Task prompt: Retype the part of the HBase rowkey design thread between "Thank you for" and "tables in sync.", inclusive.

Posted by Marko Dinic <ha...@gmail.com>.
Hi Ted,

Thank you for that information. Do you have some other suggestion, perhaps?

Best regards,
Marko

On Monday, November 30, 2015, Ted Yu <yu...@gmail.com> wrote:

> bq. duplicate data to two different tables, one with
> (salt-productId-timestamp)
> and other with (salt-productId-place) keys
>
> I suggest think twice about the above schema. It may become tricky keeping
> data in the two tables in sync.
> Meaning, when update to table1 succeeds but update to table2 fails, you
> need to take additional action either retrying write to table2 or rolling
> back update to table1.
>
> Cheers
>
> On Sun, Nov 29, 2015 at 2:19 PM, Marko Dinic <hacker.marko@gmail.com
> <javascript:;>> wrote:
>
> > Hello, everyone!
> >
> > I'm new to HBase and I need help designing rowkeys for use case that
> looks
> > like this:
> >
> > - Products are listed, where each product has a product id.
> > - Each product has a timestamp.
> > - Each product is created in certain place (e.g. city)
> > - Each product is created by some unit (e.g. factory)
> >
> > I would like to be able to scan products from a certain time period on
> one
> > hand, from a certain place, or from a certain unit.
> >
> > I read about salting to avoid hot-spotting and I understand that rows are
> > sequential by rowkey. This will allow me to scan for a certain time
> period
> > using with following rowkey:
> >
> > salt-productId-timestamp
> >
> > And I can specify the period using STARTROW, ENDROW.

Spatial grounding records
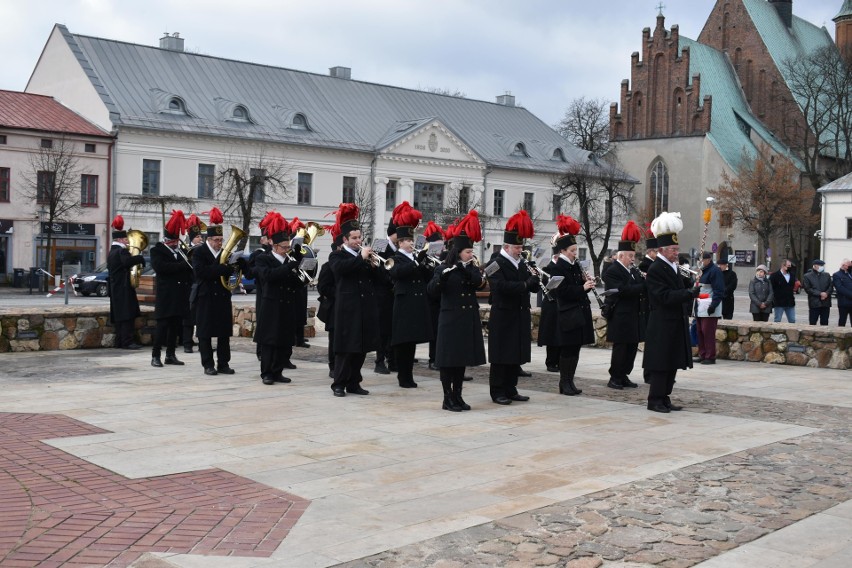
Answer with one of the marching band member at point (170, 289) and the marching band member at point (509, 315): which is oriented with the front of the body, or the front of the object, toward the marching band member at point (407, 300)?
the marching band member at point (170, 289)

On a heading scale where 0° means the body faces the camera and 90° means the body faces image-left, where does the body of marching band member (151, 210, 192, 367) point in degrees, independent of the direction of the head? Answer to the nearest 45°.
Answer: approximately 315°

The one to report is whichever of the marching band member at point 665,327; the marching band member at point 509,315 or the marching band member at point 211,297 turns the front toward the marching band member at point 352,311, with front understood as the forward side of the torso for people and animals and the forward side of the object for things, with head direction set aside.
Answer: the marching band member at point 211,297

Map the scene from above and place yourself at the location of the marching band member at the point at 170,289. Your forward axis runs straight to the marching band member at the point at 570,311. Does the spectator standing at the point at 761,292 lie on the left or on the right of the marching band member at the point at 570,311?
left

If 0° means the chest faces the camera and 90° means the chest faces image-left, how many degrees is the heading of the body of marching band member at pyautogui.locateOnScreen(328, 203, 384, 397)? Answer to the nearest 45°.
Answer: approximately 315°

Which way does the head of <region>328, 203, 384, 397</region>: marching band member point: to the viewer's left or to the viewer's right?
to the viewer's right
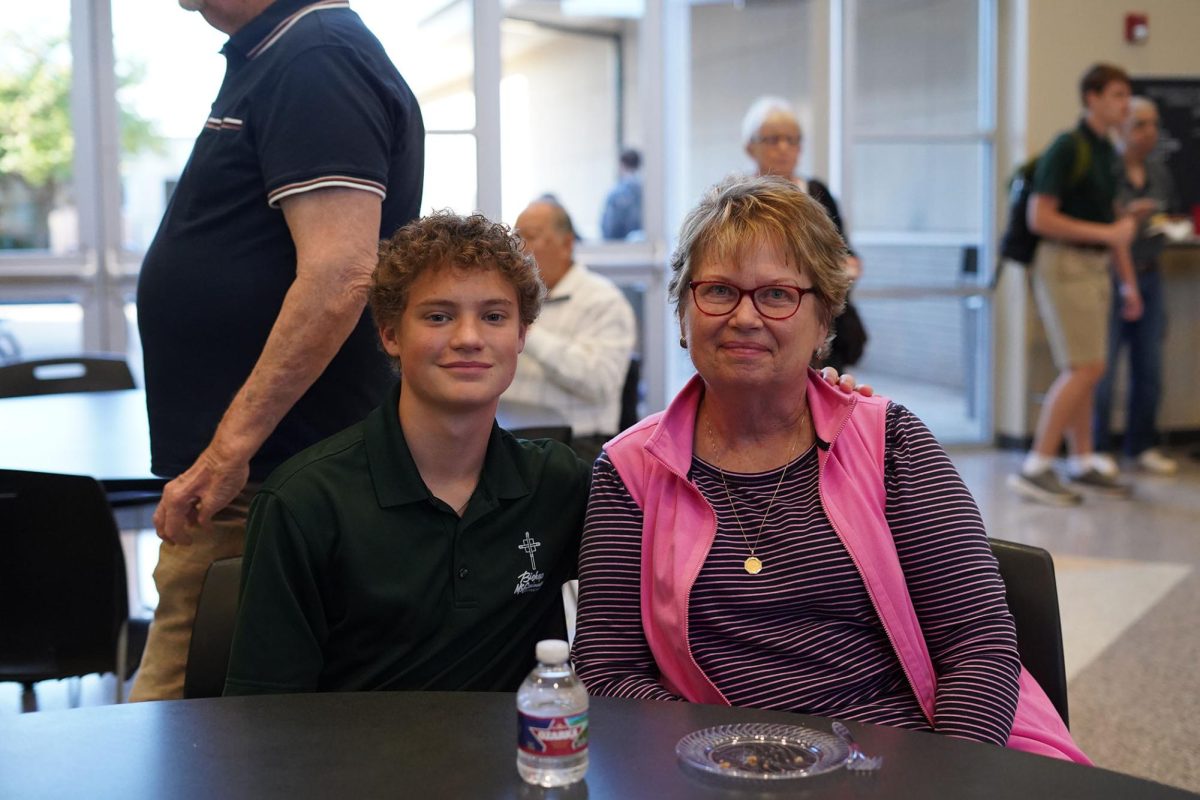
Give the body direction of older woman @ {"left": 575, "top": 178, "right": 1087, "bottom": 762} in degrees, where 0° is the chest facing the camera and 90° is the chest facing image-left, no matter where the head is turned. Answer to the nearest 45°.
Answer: approximately 0°

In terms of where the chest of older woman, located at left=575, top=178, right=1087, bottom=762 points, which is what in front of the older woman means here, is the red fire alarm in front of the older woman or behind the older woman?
behind

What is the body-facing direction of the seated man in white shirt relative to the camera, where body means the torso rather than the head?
to the viewer's left

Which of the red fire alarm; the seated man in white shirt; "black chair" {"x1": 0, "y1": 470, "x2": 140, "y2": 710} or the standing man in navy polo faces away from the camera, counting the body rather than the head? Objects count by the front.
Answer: the black chair

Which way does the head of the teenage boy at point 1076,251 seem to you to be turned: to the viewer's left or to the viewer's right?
to the viewer's right

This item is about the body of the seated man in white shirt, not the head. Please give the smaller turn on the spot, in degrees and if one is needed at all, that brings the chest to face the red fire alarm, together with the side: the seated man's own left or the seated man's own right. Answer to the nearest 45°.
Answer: approximately 135° to the seated man's own right

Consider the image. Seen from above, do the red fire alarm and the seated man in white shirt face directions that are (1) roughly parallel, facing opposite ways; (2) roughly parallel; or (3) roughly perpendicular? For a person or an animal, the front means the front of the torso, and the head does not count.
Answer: roughly perpendicular
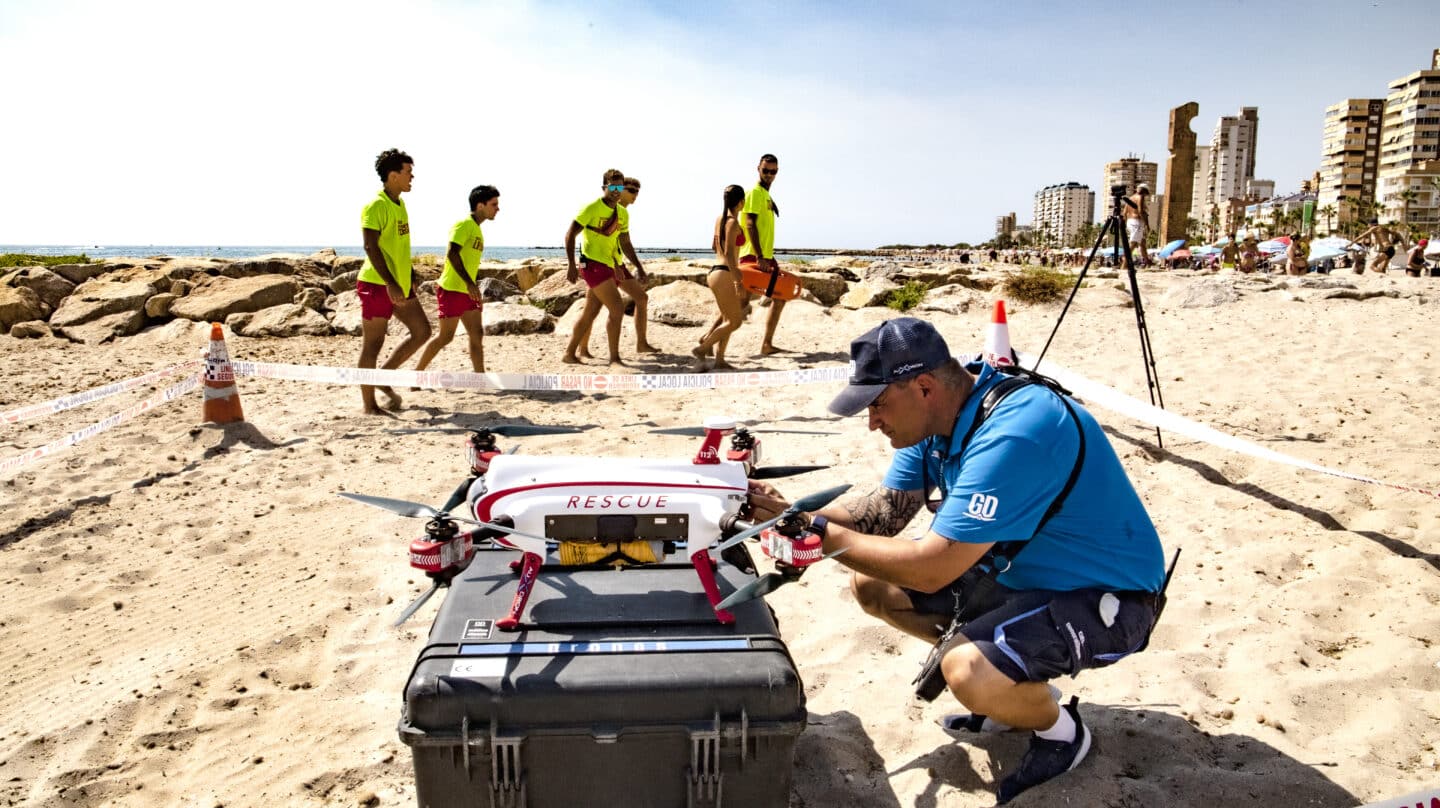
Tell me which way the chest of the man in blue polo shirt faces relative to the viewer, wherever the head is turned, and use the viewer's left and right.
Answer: facing to the left of the viewer

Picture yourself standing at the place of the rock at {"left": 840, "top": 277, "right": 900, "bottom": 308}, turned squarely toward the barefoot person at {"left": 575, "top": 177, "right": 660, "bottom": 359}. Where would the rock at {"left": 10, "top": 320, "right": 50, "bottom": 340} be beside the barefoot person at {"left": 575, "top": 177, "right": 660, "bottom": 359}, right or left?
right

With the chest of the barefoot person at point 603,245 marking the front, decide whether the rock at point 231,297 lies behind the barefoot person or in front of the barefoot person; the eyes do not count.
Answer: behind

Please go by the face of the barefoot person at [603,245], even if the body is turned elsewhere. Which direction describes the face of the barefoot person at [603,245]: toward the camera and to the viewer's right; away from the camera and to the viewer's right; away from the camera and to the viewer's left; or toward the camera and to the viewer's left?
toward the camera and to the viewer's right

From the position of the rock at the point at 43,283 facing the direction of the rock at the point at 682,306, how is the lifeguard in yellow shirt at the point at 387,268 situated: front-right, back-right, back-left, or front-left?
front-right

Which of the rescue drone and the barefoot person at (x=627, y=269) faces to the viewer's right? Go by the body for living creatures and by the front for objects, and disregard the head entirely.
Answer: the barefoot person

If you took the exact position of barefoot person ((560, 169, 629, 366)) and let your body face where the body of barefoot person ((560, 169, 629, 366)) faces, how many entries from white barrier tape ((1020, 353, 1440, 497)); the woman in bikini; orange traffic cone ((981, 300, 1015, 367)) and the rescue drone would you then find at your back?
0

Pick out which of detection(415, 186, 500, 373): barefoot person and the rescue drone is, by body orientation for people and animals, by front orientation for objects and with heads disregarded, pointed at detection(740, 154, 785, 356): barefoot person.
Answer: detection(415, 186, 500, 373): barefoot person

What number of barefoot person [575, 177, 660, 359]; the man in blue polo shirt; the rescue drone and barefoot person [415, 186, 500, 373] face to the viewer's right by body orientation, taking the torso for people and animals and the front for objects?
2

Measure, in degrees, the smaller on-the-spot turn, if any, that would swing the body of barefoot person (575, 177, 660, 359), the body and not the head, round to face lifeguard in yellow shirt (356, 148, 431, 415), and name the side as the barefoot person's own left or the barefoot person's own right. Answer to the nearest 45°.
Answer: approximately 135° to the barefoot person's own right

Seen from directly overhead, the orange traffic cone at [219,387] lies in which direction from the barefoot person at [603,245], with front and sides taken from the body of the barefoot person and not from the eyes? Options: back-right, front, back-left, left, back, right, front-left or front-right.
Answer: right

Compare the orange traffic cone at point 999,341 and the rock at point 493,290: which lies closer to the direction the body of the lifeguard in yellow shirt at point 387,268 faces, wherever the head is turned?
the orange traffic cone

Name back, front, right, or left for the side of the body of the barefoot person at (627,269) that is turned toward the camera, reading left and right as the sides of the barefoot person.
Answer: right
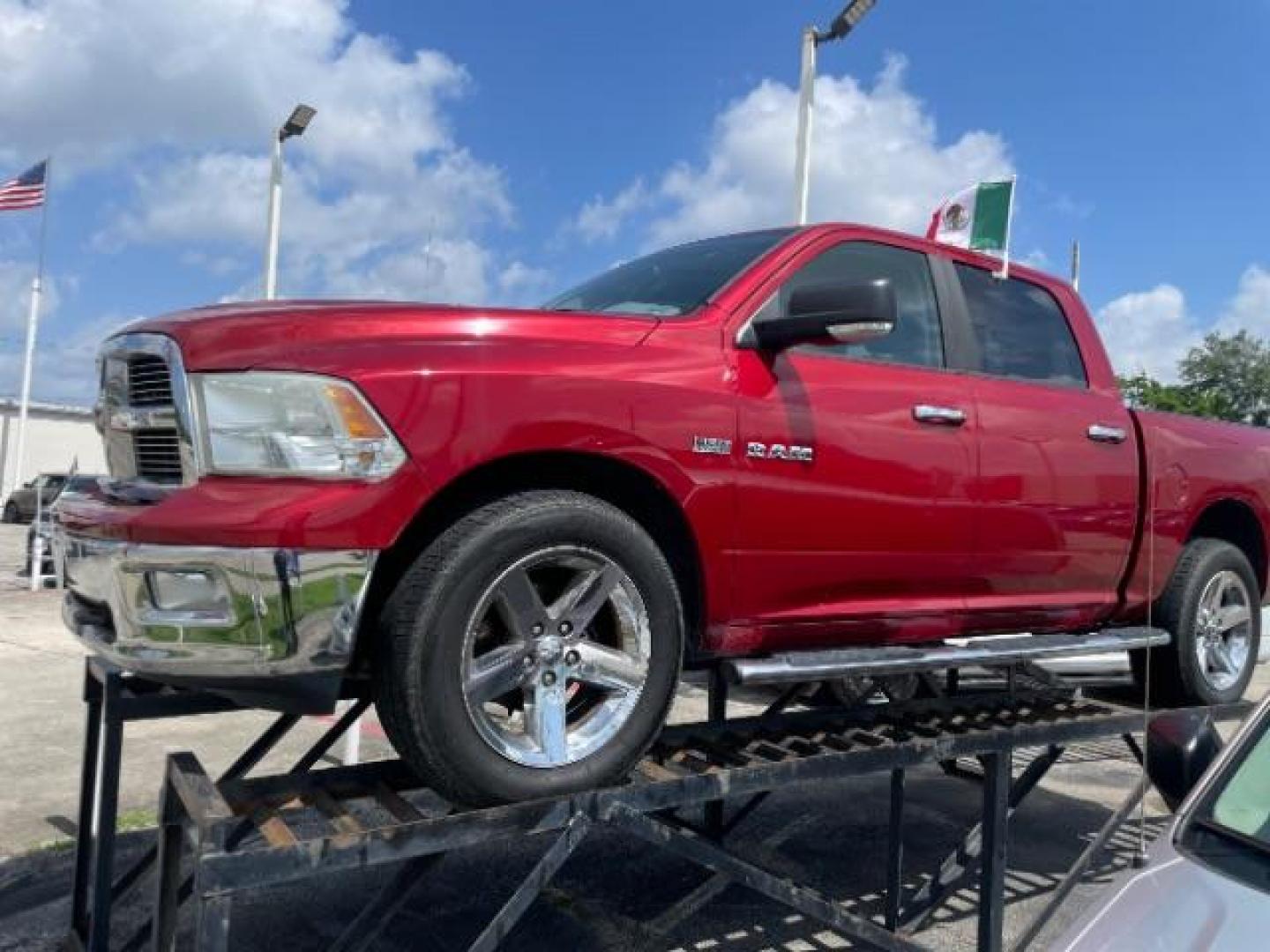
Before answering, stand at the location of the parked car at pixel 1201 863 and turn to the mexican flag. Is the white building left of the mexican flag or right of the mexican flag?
left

Completed exercise:
Thank you for that information. Do you have some other suggestion, perhaps?

Best regards,
Marko

On Monday, November 30, 2015, Ted Yu <yu...@gmail.com> wrote:

> bq. duplicate data to two different tables, one with
> (salt-productId-timestamp)
> and other with (salt-productId-place) keys
>
> I suggest think twice about the above schema. It may become tricky keeping
> data in the two tables in sync.